De nuevo quedó absorta. Respeté su pausa. Se volvió y me miró. Hizo una seña y volvimos al saloncito bajo la mirada de la cuidadora. Apuntó el bastón como si fuera una espada y señaló mi asiento. Obedecí y miré sus ojos azules. Aunque ella me miraba no me veía.

—Y hablando de ganado. En el matadero se mataban corderos, vacunos, cerdos y hasta caballos. Había una línea de tren que entraba directamente dentro de los muros. Pero mucho más frecuente era que los trajeran en manadas, al paso. ¡La de miles de animales que he visto pasar…! Le puedo decir que el ganado caballar que traían eran animales decrépitos y lisiados, algunos en las últimas. Caballos y burros cojos, llenos de heridas, huesudos como el caballo de Cantinflas, explotados en una vida de trabajos. ¡Pobres animales! Los veo todavía…

¿Cómo parar ese caudal de recuerdos? Pero sorprendentemente, se me había quitado la prisa y me encontré a gusto oyendo esos mensajes del pasado.

—En ocasiones traían toros jóvenes y con cierta bravura. Los conducían hombres a caballo, con largas varas, que impedían que los animales se salieran de la manada. Pero muchas veces algún toro se espantaba y echaba a correr, solo o seguido de otros, paseo arriba o se metía en el campo. ¡Qué momentos aquéllos! —Se echó a reír—. Parece que lo estoy viendo. Las mujeres y los niños salíamos pitando hacia las casas. Entonces no había ni un solo árbol en el paseo. Habían sido cortados durante la guerra. Los toros enfilaban a la gente como en San Fermín. Una vez un toro se metió en este portal y entró en el pasillo de este piso. Era enorme. Y no podía darse la vuelta. Fue algo digno de ver. Tuvieron que sacarlo de culo hasta la escalera entre varios hombres, tirándole del rabo. En el descansillo pudo darse la vuelta y salió como un vendaval. ¡Cómo decirle…!

Me contagió y nos reímos un rato. Luego, de repente, se quedó triste.
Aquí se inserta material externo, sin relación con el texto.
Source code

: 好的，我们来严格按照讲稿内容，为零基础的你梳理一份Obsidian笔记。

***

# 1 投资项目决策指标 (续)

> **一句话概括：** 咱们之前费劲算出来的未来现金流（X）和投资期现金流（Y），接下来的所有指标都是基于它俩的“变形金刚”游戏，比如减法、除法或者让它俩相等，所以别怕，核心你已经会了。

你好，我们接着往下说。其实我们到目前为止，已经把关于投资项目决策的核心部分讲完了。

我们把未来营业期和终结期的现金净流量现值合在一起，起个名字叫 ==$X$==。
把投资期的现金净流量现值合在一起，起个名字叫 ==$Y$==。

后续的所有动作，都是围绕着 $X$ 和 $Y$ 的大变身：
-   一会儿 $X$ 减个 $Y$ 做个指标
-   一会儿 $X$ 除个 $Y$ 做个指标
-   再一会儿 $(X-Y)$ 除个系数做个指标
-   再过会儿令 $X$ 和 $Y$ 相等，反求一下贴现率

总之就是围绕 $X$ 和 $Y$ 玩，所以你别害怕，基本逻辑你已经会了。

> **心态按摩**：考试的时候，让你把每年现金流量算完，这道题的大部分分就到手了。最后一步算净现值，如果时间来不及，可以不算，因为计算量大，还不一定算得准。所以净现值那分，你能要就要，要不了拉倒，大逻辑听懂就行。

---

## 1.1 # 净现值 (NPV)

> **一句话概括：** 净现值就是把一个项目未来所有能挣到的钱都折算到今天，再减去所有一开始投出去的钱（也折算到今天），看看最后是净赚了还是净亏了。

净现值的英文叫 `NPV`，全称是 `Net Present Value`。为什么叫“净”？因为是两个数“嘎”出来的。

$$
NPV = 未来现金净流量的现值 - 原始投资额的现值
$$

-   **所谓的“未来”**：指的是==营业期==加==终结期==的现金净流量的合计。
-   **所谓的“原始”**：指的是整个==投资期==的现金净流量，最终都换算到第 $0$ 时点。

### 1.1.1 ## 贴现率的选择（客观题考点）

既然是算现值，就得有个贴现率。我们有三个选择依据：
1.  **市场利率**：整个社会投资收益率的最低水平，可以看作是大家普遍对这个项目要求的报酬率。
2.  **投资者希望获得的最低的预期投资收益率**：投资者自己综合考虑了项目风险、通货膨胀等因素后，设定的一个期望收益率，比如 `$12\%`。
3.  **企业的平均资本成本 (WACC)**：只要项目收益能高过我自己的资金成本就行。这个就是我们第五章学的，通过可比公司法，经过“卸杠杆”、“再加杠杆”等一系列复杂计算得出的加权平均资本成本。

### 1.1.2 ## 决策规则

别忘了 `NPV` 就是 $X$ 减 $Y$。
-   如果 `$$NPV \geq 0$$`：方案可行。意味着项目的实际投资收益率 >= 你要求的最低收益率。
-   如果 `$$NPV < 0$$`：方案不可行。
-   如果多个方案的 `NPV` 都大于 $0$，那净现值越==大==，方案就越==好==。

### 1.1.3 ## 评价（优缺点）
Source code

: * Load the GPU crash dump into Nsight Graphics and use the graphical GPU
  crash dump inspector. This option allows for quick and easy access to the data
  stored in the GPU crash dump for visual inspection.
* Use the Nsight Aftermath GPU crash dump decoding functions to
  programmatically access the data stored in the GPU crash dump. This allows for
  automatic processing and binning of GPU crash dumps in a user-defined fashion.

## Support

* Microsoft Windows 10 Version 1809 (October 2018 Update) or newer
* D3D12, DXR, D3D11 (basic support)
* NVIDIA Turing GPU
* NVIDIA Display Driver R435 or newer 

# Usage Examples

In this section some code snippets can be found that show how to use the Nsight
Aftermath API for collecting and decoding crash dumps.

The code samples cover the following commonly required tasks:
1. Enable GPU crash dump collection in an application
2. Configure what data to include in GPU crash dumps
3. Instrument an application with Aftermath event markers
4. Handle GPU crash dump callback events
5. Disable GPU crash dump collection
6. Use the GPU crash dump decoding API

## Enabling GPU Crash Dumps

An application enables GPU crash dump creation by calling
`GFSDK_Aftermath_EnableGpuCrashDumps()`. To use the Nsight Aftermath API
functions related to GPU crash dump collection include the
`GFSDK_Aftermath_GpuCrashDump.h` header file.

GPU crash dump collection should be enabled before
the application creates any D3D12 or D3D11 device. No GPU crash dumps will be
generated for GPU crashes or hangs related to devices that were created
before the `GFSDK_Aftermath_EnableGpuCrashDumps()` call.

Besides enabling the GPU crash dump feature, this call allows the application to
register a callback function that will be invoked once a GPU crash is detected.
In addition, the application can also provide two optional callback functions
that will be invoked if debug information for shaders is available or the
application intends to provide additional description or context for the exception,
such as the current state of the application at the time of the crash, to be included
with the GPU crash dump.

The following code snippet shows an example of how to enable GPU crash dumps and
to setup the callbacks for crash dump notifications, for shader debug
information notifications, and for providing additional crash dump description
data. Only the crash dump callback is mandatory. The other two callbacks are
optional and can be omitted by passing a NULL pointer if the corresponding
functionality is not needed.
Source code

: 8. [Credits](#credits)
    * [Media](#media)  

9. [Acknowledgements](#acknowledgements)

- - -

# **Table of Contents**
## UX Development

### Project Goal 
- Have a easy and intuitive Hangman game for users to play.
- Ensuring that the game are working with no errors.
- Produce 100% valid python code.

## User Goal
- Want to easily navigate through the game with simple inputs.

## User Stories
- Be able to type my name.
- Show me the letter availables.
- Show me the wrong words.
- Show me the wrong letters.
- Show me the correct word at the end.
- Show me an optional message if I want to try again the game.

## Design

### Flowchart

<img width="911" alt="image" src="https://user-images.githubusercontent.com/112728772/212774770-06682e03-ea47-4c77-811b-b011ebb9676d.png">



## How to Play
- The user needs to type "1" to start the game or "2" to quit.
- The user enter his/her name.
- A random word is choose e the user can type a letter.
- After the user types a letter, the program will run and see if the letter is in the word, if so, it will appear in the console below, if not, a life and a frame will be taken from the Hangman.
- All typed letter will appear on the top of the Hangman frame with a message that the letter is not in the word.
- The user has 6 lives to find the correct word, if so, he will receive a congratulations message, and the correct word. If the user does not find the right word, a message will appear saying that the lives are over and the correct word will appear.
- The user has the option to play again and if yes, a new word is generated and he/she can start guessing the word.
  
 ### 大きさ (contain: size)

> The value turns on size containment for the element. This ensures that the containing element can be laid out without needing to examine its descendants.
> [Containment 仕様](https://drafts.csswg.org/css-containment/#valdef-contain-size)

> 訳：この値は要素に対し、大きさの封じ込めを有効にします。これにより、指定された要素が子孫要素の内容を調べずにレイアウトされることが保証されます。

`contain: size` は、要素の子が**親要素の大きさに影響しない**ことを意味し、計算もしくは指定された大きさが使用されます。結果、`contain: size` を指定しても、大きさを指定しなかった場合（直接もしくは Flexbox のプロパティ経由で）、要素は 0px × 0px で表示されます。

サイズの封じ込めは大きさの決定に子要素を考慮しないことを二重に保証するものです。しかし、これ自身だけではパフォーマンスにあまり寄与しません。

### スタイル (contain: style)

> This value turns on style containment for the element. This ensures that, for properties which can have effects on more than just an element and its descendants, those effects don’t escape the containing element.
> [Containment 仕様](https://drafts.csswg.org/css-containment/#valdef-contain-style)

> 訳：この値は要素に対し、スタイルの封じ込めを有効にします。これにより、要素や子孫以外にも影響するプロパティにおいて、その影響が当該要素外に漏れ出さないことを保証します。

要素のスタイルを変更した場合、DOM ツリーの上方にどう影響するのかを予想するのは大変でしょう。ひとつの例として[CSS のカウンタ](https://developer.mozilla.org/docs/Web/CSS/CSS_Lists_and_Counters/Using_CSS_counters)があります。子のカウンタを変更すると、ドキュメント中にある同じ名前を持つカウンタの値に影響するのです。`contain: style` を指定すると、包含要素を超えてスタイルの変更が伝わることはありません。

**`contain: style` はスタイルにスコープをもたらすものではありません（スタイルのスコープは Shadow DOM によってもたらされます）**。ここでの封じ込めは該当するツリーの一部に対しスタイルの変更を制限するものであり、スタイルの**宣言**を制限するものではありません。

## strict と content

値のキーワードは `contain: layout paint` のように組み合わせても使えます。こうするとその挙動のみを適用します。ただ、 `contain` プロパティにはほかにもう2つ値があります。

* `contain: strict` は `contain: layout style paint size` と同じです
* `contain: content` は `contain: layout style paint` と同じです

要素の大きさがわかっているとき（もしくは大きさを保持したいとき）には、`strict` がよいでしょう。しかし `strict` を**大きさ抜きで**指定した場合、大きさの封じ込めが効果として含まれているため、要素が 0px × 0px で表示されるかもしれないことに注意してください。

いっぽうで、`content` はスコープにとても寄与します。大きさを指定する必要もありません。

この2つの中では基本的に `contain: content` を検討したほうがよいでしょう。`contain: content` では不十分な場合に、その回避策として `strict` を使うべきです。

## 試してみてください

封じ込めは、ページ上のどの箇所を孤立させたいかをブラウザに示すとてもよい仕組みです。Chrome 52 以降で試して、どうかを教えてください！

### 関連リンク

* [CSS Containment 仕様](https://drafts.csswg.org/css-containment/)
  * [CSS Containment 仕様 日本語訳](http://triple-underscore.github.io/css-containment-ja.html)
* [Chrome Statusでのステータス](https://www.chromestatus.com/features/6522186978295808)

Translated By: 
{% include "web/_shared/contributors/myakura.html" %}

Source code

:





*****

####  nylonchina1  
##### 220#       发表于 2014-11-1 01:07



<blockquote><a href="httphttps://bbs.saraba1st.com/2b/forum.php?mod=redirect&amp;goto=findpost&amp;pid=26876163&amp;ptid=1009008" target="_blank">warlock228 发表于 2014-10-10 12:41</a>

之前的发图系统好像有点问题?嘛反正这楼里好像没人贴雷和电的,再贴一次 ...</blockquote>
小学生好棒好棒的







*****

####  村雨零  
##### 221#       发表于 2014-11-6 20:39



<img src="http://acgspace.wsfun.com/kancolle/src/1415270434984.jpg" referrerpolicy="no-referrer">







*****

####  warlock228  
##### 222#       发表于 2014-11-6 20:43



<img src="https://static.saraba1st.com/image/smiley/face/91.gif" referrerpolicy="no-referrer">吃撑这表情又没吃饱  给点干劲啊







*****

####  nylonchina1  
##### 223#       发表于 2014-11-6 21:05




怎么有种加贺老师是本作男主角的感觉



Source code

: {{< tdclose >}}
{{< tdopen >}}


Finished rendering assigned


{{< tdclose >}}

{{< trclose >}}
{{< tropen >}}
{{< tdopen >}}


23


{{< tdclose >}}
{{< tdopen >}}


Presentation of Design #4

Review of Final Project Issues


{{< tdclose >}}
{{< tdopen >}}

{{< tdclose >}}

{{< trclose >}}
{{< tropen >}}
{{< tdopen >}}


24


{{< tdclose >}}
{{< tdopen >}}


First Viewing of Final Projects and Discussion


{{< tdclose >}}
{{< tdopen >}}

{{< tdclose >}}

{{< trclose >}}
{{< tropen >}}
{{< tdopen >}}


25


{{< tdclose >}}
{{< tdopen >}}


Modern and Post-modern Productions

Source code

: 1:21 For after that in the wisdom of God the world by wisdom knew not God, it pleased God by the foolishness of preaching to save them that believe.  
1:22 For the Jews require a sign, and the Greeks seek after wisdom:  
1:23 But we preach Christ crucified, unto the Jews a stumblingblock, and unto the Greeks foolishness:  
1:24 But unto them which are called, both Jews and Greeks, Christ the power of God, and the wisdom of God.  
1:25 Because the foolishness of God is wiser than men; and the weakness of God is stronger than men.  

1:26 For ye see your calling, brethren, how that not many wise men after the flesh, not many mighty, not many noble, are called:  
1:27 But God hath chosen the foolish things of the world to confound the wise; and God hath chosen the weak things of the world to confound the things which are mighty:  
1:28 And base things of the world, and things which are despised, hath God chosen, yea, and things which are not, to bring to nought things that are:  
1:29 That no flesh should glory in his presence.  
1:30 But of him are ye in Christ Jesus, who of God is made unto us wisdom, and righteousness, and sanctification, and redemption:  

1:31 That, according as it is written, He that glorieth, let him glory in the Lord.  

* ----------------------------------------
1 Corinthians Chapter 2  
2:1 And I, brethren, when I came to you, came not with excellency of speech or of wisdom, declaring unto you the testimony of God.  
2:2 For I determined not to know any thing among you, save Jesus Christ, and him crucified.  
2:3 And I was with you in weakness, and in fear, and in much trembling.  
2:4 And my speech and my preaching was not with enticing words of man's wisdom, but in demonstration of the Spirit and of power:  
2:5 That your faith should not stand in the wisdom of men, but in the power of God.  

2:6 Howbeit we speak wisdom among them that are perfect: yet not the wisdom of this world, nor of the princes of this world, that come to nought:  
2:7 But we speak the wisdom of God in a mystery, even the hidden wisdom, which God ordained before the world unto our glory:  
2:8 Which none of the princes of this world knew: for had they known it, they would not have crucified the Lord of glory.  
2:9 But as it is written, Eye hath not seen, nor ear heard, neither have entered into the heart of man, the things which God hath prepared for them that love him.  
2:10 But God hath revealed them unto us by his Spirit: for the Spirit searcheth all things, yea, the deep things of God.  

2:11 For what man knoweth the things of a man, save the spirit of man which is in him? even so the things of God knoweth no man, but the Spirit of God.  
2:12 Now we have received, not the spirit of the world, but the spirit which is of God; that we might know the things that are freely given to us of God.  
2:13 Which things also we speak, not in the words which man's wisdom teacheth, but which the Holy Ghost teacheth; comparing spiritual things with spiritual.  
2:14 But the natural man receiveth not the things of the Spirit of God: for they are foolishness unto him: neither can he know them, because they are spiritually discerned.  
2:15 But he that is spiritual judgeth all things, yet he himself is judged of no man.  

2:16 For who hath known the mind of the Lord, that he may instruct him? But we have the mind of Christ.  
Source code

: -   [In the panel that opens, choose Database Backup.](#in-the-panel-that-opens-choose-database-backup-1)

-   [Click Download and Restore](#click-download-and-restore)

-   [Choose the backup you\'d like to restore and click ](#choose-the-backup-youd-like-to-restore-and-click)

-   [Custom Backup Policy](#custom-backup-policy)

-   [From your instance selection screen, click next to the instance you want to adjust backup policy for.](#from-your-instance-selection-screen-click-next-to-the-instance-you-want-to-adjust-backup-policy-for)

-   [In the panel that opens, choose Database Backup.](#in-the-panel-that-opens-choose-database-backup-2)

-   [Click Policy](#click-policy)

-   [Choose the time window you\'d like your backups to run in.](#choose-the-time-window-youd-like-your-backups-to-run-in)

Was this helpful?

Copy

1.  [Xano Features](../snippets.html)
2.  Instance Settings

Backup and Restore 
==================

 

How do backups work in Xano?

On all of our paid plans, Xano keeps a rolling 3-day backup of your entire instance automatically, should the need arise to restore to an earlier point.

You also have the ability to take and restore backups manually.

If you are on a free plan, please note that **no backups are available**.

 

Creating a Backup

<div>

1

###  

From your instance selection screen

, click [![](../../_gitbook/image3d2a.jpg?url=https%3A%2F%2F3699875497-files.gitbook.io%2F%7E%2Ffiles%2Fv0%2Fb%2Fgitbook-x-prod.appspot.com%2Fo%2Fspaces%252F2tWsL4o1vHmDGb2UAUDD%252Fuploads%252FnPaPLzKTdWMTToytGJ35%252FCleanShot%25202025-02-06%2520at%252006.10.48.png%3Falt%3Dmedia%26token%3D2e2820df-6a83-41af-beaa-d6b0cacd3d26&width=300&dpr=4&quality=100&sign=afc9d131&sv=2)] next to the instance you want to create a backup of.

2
—¡Desdichados animales! Los Viernes Santos permitían entrar a ver cómo se los mataba. Igual que si fueran a una fiesta, las familias iban endomingadas con sus hijos, niños de corta edad muchos de ellos, quizá para habituarlos a la crueldad humana. Yo fui también una vez por curiosidad, como una tonta. Nadie me había dicho la barbaridad que era. No debí haber ido. No volví más. Era brutal. Ignoro por qué los responsables consentían el hacer un espectáculo de esa violencia inhumana. Todo lleno de sangre y frenesí. Muchos se arrepintieron de ponerse en primera fila y tan acicalados, porque salieron con sus mejores ropas arruinadas de sangre y barro. Por si no lo sabe le diré que entonces la gente vestíamos mal durante la semana, pero los domingos y fiestas nos poníamos nuestras mejores ropas, lo mejor que teníamos, que eran prendas únicas cuidadas con esmero para que duraran años. A los toros y vacas los mataban juntos, por recuas, en una gran sala, varios matarifes a la vez. Les daban con una especie de puñal redondo y puntiagudo, como un atornillador, en la nuca. El animal caía, aterrorizado, entre mugidos. Sin pausa le abrían el cuello y le dejaban desangrar. La sangre corría como agua por todo el encharcado piso hacia los desagües. Los animales intentaban escapar, se escurrían y caían, con un espanto tal en sus ojos que no se me olvida. A veces un toro presentaba batalla. Los matarifes, hombres insensibilizados, rodaban por el suelo con sus monos y botas chorreando. Entonces, venían unos con una especie de tijeras largas terminadas en cuchillas. Las aproximaban a las patas delanteras y les cortaban los tendones y las rótulas. El animal caía y luego daban cuenta de él. Desangrados, les partían el cráneo a hachazos, quitándoles los cuernos. Muchos latían todavía cuando les colgaban de unos ganchos y los transportaban a otras salas donde los descuartizaban a gran velocidad.